§ **Work required**:
Please answer these questions using the text on urticaria:
(a) What ratio of women to men has been given for chronic urticaria?
(b) Which age group does urticaria most commonly affect?
(c) What share of all dermatological patients are urticaria patients?

§ **Excerpted text**:

Frequency and distribution of urticaria
Urticaria – a woman's disease? Almost all studies into the matter have ascertained that women are more likely than men to suffer from urticaria. For chronic urticaria, the ratio (women to men) has even been pegged at 2:1. Interestingly, this ratio does not hold true for children, i.e. girls suffer from the condition roughly as frequently as boys. Why grown women develop chronic urticaria in higher numbers then post-pubescent men remains unknown. It may reflect that this form of hives often takes a more serious course with women, lasts longer, or that women are more inclined or prepared to consult a doctor regarding their ailments. It is also interesting that men are more frequently affected by the physical forms of urticaria, such as pressure urticaria; perhaps because the symptoms associated with this involve particularly strenuous physical activity and are perceived as disruptive.
Age and geographic distribution. Urticaria can appear at any age, from infancy to old age. The most common age group is the 30-to-50-year-old bracket. First-time occurrences rarely occur after 70 years of age. By contrast, hives that last only a few days are not uncommon in newborns.
In terms of global distribution of hives, the disease has shown itself as not particularly choosy: urticaria is known on all continents of the earth.
Numbers and facts involving urticaria. Urticaria is a particularly common disease. It is estimated that one in four people experiences urticaria at least once in their lives. This generally involves acute urticaria. Conservative estimates hold that 1.3% of Europeans currently suffer from chronic urticaria. Urticaria patients represent 3% of all dermatological patients.
Data on average lengths of the disease are rare and contradictory (urticaria is a very erratic disease), and furthermore the duration is strongly affected by the type of urticaria as well. Individualised predictions are impossible, and spontaneous recoveries are relatively common.

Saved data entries

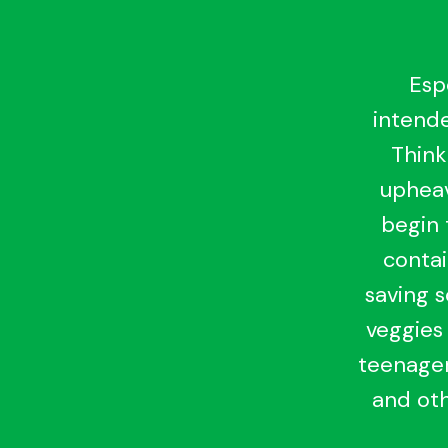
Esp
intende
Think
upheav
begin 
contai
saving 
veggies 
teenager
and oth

--

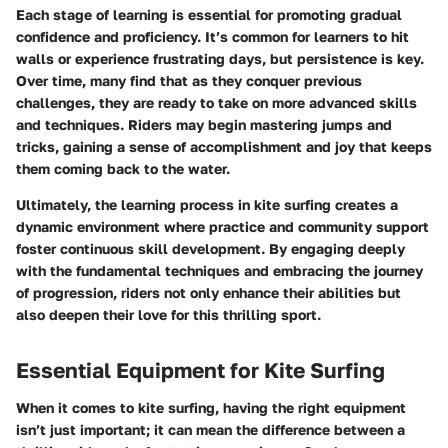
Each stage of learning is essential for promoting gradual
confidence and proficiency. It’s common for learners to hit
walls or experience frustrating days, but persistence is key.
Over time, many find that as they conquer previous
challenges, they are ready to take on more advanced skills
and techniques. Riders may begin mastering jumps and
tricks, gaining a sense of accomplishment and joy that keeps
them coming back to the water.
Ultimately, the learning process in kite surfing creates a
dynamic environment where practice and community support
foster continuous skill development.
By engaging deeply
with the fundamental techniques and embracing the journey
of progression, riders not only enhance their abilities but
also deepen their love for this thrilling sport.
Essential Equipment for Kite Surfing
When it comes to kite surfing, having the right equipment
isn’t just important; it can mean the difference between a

§ **Result below**:
(a) 2:1
(b) 30 to 50 years old
(c) 3%